Pastors, let go of the structure! Open the mic for people to pray with passion! Cancel your lunch reservations! Fill the service with fiery intercession, prophetic decrees and exhortation of powerful truths of Scripture as the Holy Spirit ebbs and flows in perfect violation of human order!
NO REVIVAL EMPHASIS
If there's one thing I can discern it's the spirit of revival. I've heard pastors talk about revival, but it's rare to find one that truly gets it. You'll know they don't get it when their revival talk centers around the hopes for their own church to grow instead of contending for a regional outpouring that has little to do with their local church.
I believe we need to see prayer and revival centers launch in cities all over the world. These are prophetic centers of intercession that burn continually for a move of God. They couldn't care less if the outpouring is centered in their own ministry or not. Their prophetic and apostolic assignment is much greater than that.

#### Extracted material
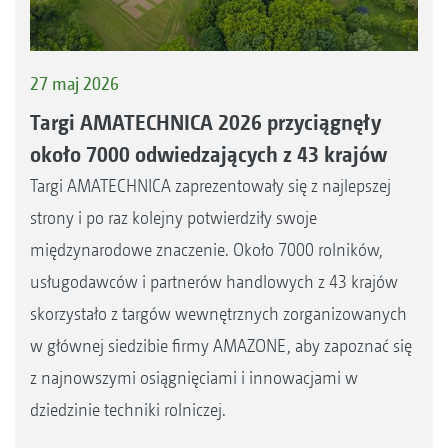
27 maj 2026
Targi AMATECHNICA 2026 przyciągnęły
około 7000 odwiedzających z 43 krajów
Targi AMATECHNICA zaprezentowały się z najlepszej
strony i po raz kolejny potwierdziły swoje
międzynarodowe znaczenie. Około 7000 rolników,
usługodawców i partnerów handlowych z 43 krajów
skorzystało z targów wewnętrznych zorganizowanych
w głównej siedzibie firmy AMAZONE, aby zapoznać się
z najnowszymi osiągnięciami i innowacjami w
dziedzinie techniki rolniczej.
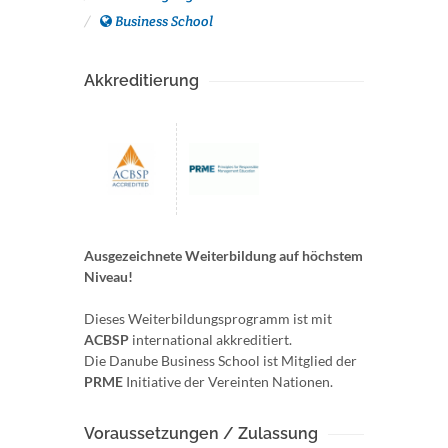
Business School
Akkreditierung
Ausgezeichnete Weiterbildung auf höchstem
Niveau!
Dieses Weiterbildungsprogramm ist mit
ACBSP
international akkreditiert.
Die Danube Business School ist Mitglied der
PRME
Initiative der Vereinten Nationen.
Voraussetzungen / Zulassung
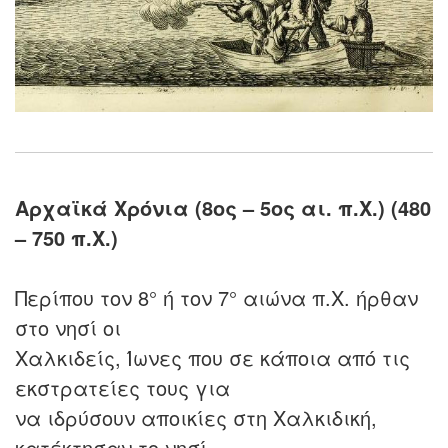
Αρχαϊκά Χρόνια (8ος – 5ος αι. π.Χ.) (480
– 750 π.Χ.)
Περίπου τον 8° ή τον 7° αιώνα π.Χ. ήρθαν
στο νησί οι
Χαλκιδείς, Ίωνες που σε κάποια από τις
εκστρατείες τους για
να ιδρύσουν αποικίες στη Χαλκιδική,
κατέκτησαν το νησί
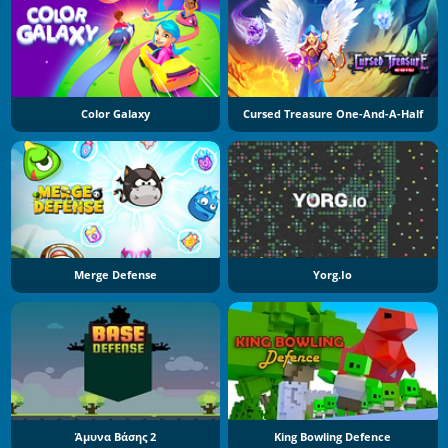
Color Galaxy
Cursed Treasure One-And-A-Half
Merge Defense
Yorg.io
Άμυνα Βάσης 2
King Bowling Defence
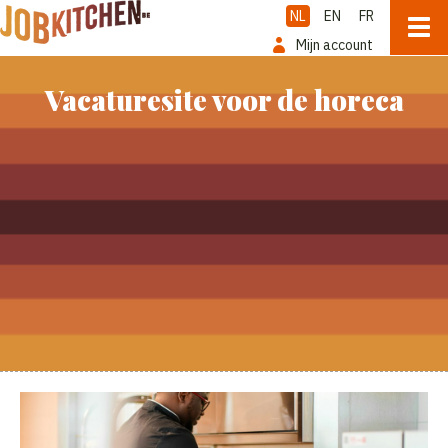
NL
EN
FR
Mijn account
Vacaturesite voor de horeca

#### What to work on
- a) From the entries, copy every line word for word, starting at the line that contains "Αρχαϊκά Χρόνια (8ος – 5ος αι. π.Χ.) (480" and ending with the last line of the entries. Leave out the picture markers.
- b) Continue the text on revival, starting after its last sentence.

#### Activity answers
- a)
Αρχαϊκά Χρόνια (8ος – 5ος αι. π.Χ.) (480
– 750 π.Χ.)
Περίπου τον 8° ή τον 7° αιώνα π.Χ. ήρθαν
στο νησί οι
Χαλκιδείς, Ίωνες που σε κάποια από τις
εκστρατείες τους για
να ιδρύσουν αποικίες στη Χαλκιδική,
κατέκτησαν το νησί
Color Galaxy
Cursed Treasure One-And-A-Half
Merge Defense
Yorg.io
Άμυνα Βάσης 2
King Bowling Defence
NL
EN
FR
Mijn account
Vacaturesite voor de horeca

- b)
Churches and ministries that will draw the disenfranchised remnant are those that are fully devoted to partnering with the Holy Spirit in the region. They have no desire to find a nice local community where they can connect with new friends as they hold hands and sing some songs as they “do life” together. Nope. These are warriors. They aren't in it for the benefits. They are in it to the death, and they are ready to lay it all down for the sake of revival.
THE PROPHETIC IS MINIMIZED
19 Do not quench the Spirit. 20 Do not despise prophecies, 1 Thessalonians 5:19-20 (ESV)
I personally believe that churches that don't embrace prophetic ministry are significantly out of line. Without an active, vibrant prophetic culture in the church, it will feel dead, be misguided and it will muzzle those who have a mandate to release critical revelation to the body.
A prophetic culture will result in an electric, urgent and supernatural atmosphere that is fueled by a constant spirit of prayer. The body will watch the leadership function from their knees with a tremble in their spirit and will model that lifestyle. Prophetic unction will flow from all, and the release of revelation will powerfully mark the corporate gathering.
FOCUS ON CHURCH GROWTH
The focus on church growth must cease. The remnant doesn't care about a larger building or a growing population. Of course, they are consumed with passion for souls, but this is the difference between today's typical church strategy and the one today's revival minded people have adopted.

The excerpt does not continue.